Il nostro è uno dei Paesi più virtuosi d'Europa quanto a recepimento delle Raccomandazioni Specifiche per Paese (Csr),ma vi sono ombre su alcune politiche chiave.

Il nostro è uno dei Paesi più virtuosi d'Europa quanto a recepimento delle Raccomandazioni Specifiche per Paese (Csr),ma vi sono ombre su alcune politiche chiave. Questo è quanto dimostra uno studio del Parlamento europeo,che valutando le Csr 2011 e 2012 della Commissione,rileva come l'Italia sia sesta nell’Unione europea per piena implementazione,ed anche il Paese che quantitativamente ignora di meno le richieste di Bruxelles ma,ad esempio, non ha fatto nulla contro il sommerso,per ridurre l'esenzione fiscale e semplificare il fisco. Lo studio,firmato da un economista della Direzione Generale per le Politiche Interne dell'Unione del Parlamento europeo e preparato a supporto dei parlamentari della Commissione Econ,riassume la valutazione della messa in atto delle Crs con un sistema a semaforo.

Le categorie sono tre:”Verde per la piena implementazione,giallo per il serio lavoro in corso e rosso per il non implementato”.Lo stesso,di complessive 123 pagine di cui 6 dedicate all'Italia,si fonda sulle valutazioni pubblicate dai governi nazionali,dall'Ocse, dal Fmi, della Commissione europea,tenendo in considerazione anche dei dati di Eurostat.
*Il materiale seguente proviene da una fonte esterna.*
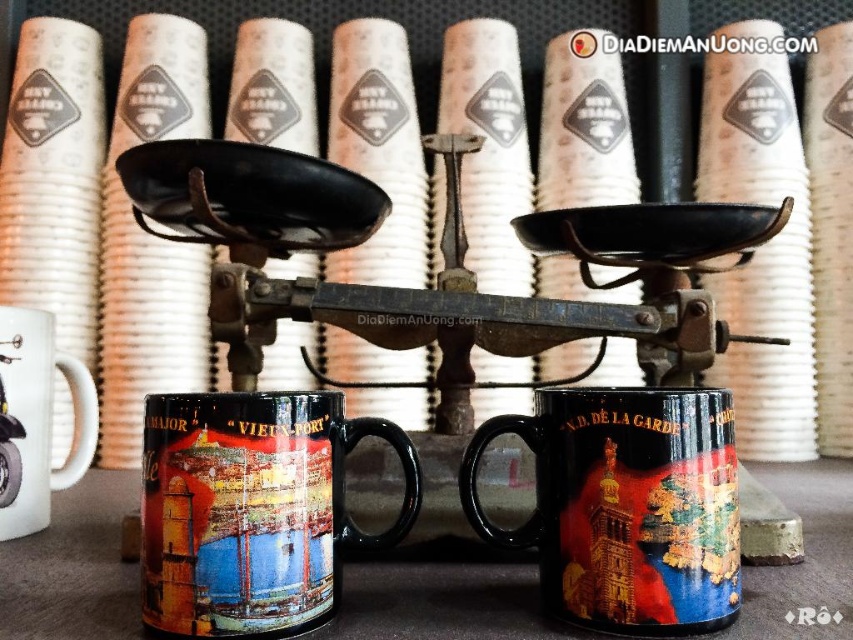
Between point (201, 604) and point (537, 493), which one is positioned in front?

Positioned in front is point (201, 604).

Can you confirm if glossy ceramic mug at center is positioned to the left of black ceramic mug at center?

Indeed, glossy ceramic mug at center is positioned on the left side of black ceramic mug at center.

Does point (265, 596) lie in front of point (550, 502)?

Yes, point (265, 596) is in front of point (550, 502).

This screenshot has width=853, height=640. Find the location of `glossy ceramic mug at center`. glossy ceramic mug at center is located at coordinates (252, 509).

I want to click on glossy ceramic mug at center, so click(252, 509).

Is glossy ceramic mug at center bigger than white glossy mug at left?

Correct, glossy ceramic mug at center is larger in size than white glossy mug at left.

Which is behind, point (178, 406) or point (6, 387)?

The point (6, 387) is more distant.

The width and height of the screenshot is (853, 640). Find the location of `glossy ceramic mug at center`. glossy ceramic mug at center is located at coordinates (252, 509).

Can you confirm if black ceramic mug at center is positioned below white glossy mug at left?

Indeed, black ceramic mug at center is positioned under white glossy mug at left.

Which of these two, black ceramic mug at center or white glossy mug at left, stands taller?

white glossy mug at left

Find the location of `black ceramic mug at center`. black ceramic mug at center is located at coordinates 625,506.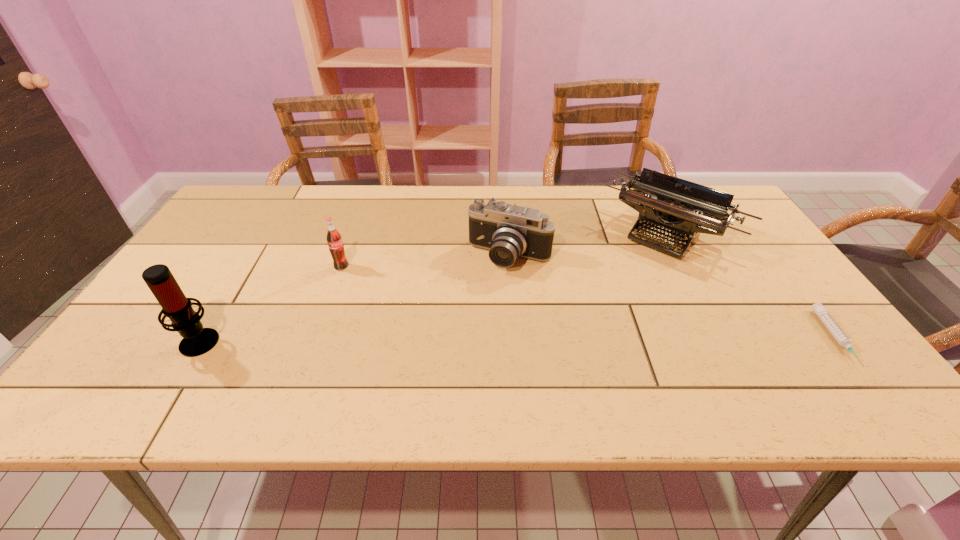
Locate an element on the screen. free space located on the label of the soda bottle is located at coordinates (419, 323).

Where is `free space located on the typing side of the typewriter`? This screenshot has height=540, width=960. free space located on the typing side of the typewriter is located at coordinates (589, 318).

You are a GUI agent. You are given a task and a screenshot of the screen. Output one action in this format:
    pyautogui.click(x=<x>, y=<y>)
    Task: Click on the vacant space situated 0.070m on the typing side of the typewriter
    
    Given the screenshot: What is the action you would take?
    pyautogui.click(x=629, y=271)

The image size is (960, 540). What are the coordinates of `blank space located on the typing side of the typewriter` in the screenshot? It's located at coord(593,313).

Image resolution: width=960 pixels, height=540 pixels. What are the coordinates of `vacant space situated on the front-facing side of the third object from right to left` in the screenshot? It's located at (452, 362).

The height and width of the screenshot is (540, 960). In order to click on free space located 0.210m on the front-facing side of the third object from right to left in this screenshot , I will do `click(468, 333)`.

At what (x,y) coordinates should I click in order to perform the action: click on vacant space situated on the front-facing side of the third object from right to left. Please return your answer as a coordinate pair (x, y). The width and height of the screenshot is (960, 540). Looking at the image, I should click on (475, 318).

Identify the location of object at the far edge. (681, 208).

Where is `microphone positioned at the near edge`? Image resolution: width=960 pixels, height=540 pixels. microphone positioned at the near edge is located at coordinates (197, 340).

The image size is (960, 540). I want to click on syringe that is at the near edge, so click(x=821, y=311).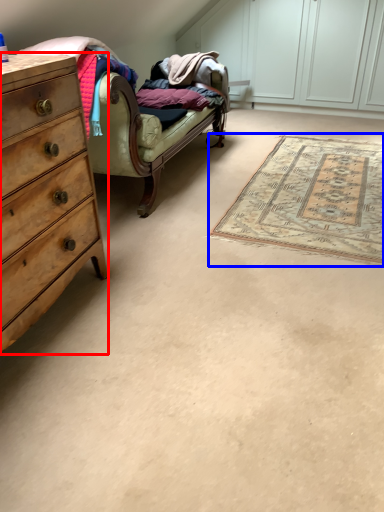
Question: Which point is closer to the camera, chest of drawers (highlighted by a red box) or mat (highlighted by a blue box)?

Choices:
 (A) chest of drawers
 (B) mat

Answer: (A)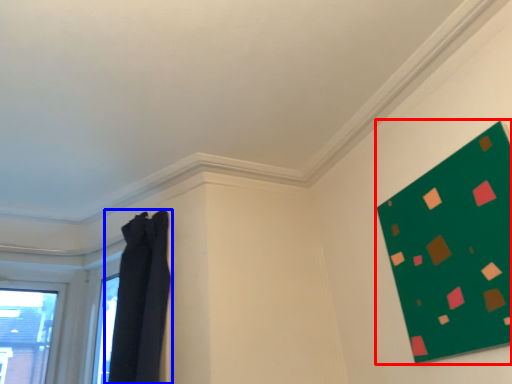
Question: Among these objects, which one is nearest to the camera, bulletin board (highlighted by a red box) or curtain (highlighted by a blue box)?

Choices:
 (A) bulletin board
 (B) curtain

Answer: (A)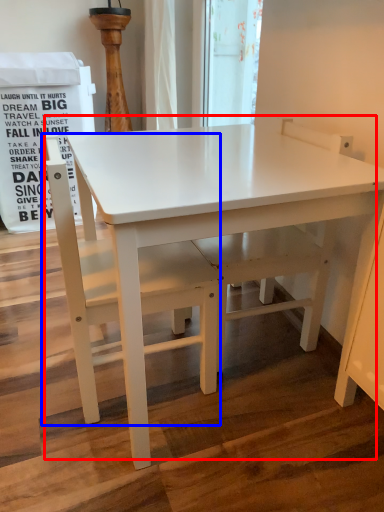
Question: Among these objects, which one is nearest to the camera, table (highlighted by a red box) or chair (highlighted by a blue box)?

Choices:
 (A) table
 (B) chair

Answer: (A)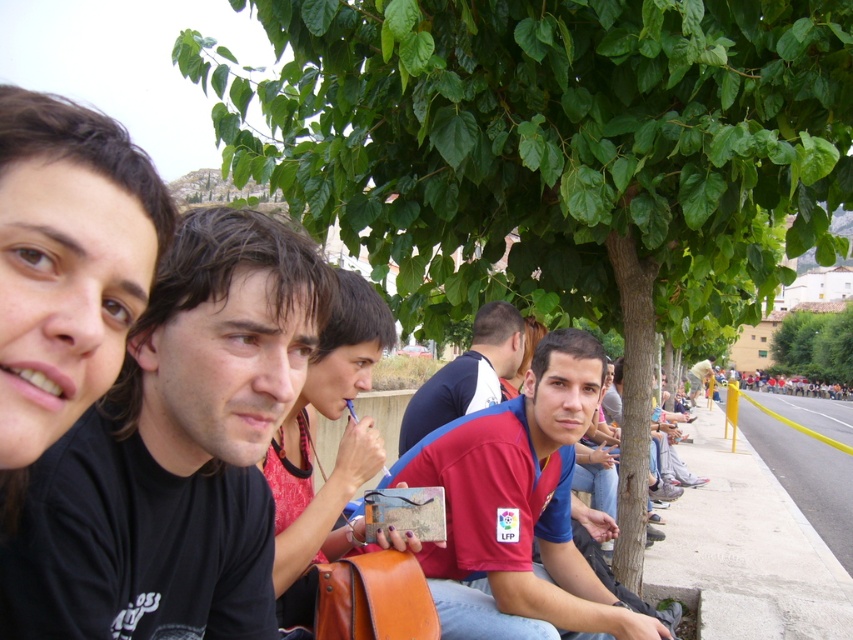
Question: Among these objects, which one is nearest to the camera?

Choices:
 (A) light brown leather jacket at center
 (B) matte brown guitar at center
 (C) blue fabric shirt at center
 (D) red fabric shirt at center

Answer: (B)

Question: Which point is closer to the camera?

Choices:
 (A) 532,448
 (B) 218,508
 (C) 344,396
 (D) 422,429

Answer: (B)

Question: Does red fabric shirt at center appear on the right side of blue fabric shirt at center?

Choices:
 (A) no
 (B) yes

Answer: (B)

Question: Which point is closer to the camera taking this photo?

Choices:
 (A) coord(689,371)
 (B) coord(421,474)
 (C) coord(808,323)

Answer: (B)

Question: Can you confirm if blue fabric shirt at center is wider than light brown leather jacket at center?

Choices:
 (A) yes
 (B) no

Answer: (B)

Question: Does red fabric shirt at center lie behind light brown leather jacket at center?

Choices:
 (A) yes
 (B) no

Answer: (B)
Dalla tabella riassuntiva complessiva emerge che il tasso di messa in atto delle Crs 2011 e 2012 è stato basso:”18% di verde, 39% di giallo e 43% di rosso”,con il nostro Paese ben sopra la media:”23% di verde,30% per le Crs 2011 e 19% per il 2012,60% di giallo,60% e 59% e appena il 17% di rosso,10% e 22%. Visionando ciò che ci riguarda ci si rende conto che il consolidamento di bilancio nel 2001 e 2012 per assicurare la correzione del deficit eccessivo e così via,ha portato il l'alto tasso di debito pubblico su un cammino di riduzione.

A fronte di una quarantina di voti verdi,o gialli,lo studio inoltre rileva sette punti in cui l'Italia non ha fatto nulla:”Dal migliorare l'accesso agli strumenti per il finanziamento delle Pmi e dell'innovazione,al prendere misure per ridurre l'abbandono scolastico anticipato e il tasso di abbandono universitario,dal non concedere incentivi finanziari per la seconda fonte di reddito famigliare,a migliorare le condizioni per il venture capital e promuovere meccanismi alternativi per la risoluzione delle dispute".Vengono poi marcate,tutte in rosso,le raccomandazioni del 2012 per procedere contro il sommerso e il lavoro in nero,ad esempio,aumentando verifiche e controlli,prendere misure per ridurre l'esenzione fiscale e la gamma dei tassi ridotti dell'Iva e per la semplificazione del codice tributario.